A pesquisa “Percepção da população brasileira sobre doenças crônicas“, na qual o Datafolha entrevistou 2.007 pessoas com mais de 16 anos entre os dias 2 e 4 de junho deste ano, mostra que 82% dos brasileiros consideram a obesidade como doença, mas 45% concordam que as pessoas que vivem com a condição não emagrecem porque não têm força de vontade. Os resultados foram apresentados por Luciana Chong, diretora do Datafolha, na abertura do seminário.

Na prática, a obesidade é compreendida pelas pessoas e até no sistema de saúde como consequência de comportamentos, não como condição que envolve aspectos multifatoriais, fator que leva à estigmatização de quem vive com a condição, diz Luis Fernando Villaça Meyer, diretor do Instituto Cordial, responsável pelo Painel Brasileiro da Obesidade.

“É importante falar de prevenção pensando no ambiente obesogênico, que passa por aspectos sociais e contextos que fazem com que as pessoas desenvolvam obesidade. A alimentação é o principal elemento, mas também há questões psicológicas e de vida ativa. As secretarias de mobilidade, por exemplo, nunca falam do assunto, mas intervir nas calçadas da cidade para facilitar que as pessoas se desloquem fomenta a vida ativa e faz diferença.”

Meyer afirma que a desestigmatização passa inclusive pela inclusão da obesidade nas diretrizes curriculares dos cursos da área da saúde, o que ajudaria a melhorar o acolhimento nos serviços de saúde, a promover a conscientização da população e a tornar o tratamento mais efetivo—os novos medicamentos podem contribuir, mas os médicos precisam saber prescrevê-los, explica Halpern, também crítico à falta de formação.

“Temos que refletir sobre a qualidade dos médicos que estamos formando. Não é possível que um país se diga sério sem controlar os especialistas que forma de acordo com sua necessidade social, e nós não temos isso”, diz Eleuses Paiva, secretário de saúde do estado de São Paulo.

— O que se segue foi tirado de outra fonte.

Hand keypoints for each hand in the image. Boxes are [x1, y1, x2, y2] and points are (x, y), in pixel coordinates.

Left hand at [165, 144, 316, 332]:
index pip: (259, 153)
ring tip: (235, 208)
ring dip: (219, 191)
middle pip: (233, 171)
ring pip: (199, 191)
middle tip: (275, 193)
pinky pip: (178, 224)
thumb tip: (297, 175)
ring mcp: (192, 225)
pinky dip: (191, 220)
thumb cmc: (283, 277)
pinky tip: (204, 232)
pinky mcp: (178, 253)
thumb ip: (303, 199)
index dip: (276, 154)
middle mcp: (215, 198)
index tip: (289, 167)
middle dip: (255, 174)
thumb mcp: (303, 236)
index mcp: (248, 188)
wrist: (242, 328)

Se na obesidade o tratamento é pouco discutido, nas demências isso acontece com a prevenção, que deveria ocorrer ao longo da vida por meio de ações como o combate à baixa escolaridade desde a infância e à prevalência de hipertensão, diabetes e da própria obesidade na vida adulta, afirma Celene Pinheiro, presidente da ABRAz (Associação Brasileira de Alzheimer). Segundo a geriatra, ainda há mais efeito nessas estratégias que no tratamento farmacológico.

“O Brasil é conhecido mundialmente por programas substanciais, como o Programa Nacional de Imunização, então estamos falando de estruturas que o SUS já tem, e que nós só precisamos focar na prevenção de demência e na construção de um envelhecimento bem-sucedido. Nós já fazemos, só precisamos aprimorar.”

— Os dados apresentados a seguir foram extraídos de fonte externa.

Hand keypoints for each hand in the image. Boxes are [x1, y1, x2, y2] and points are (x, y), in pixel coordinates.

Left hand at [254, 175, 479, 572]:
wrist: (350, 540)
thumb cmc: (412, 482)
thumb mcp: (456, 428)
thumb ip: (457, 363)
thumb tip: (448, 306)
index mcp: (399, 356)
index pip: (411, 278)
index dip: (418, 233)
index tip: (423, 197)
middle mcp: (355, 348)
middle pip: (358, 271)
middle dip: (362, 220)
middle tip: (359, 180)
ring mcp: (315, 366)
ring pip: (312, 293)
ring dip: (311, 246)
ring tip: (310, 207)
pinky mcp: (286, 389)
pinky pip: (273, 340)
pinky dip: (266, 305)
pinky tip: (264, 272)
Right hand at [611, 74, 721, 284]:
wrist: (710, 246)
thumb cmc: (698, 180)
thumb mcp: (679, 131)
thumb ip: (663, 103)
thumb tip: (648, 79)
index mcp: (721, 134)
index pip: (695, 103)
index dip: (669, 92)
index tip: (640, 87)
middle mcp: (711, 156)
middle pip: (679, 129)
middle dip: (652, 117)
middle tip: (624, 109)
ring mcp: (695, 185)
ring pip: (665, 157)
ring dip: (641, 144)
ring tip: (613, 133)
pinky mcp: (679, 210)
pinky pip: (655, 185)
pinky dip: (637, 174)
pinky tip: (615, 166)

Os principais problemas estão ligados —falta de formação, poucos especialistas em demência, subdiagnóstico e, consequentemente, atraso no diagnóstico— e têm fortes impactos sociais e econômicos, explica Pinheiro.

A especialista também ressalta a importância de desestigmatizar a demência entre a população, para que as pessoas busquem atendimento nos primeiros sintomas. Segundo a pesquisa Datafolha, 96% dos brasileiros reconhecem o Alzheimer como doença, mas 68% acreditam que perdas de memória são naturais do envelhecimento e 53% concordam que a condição afeta apenas e memória.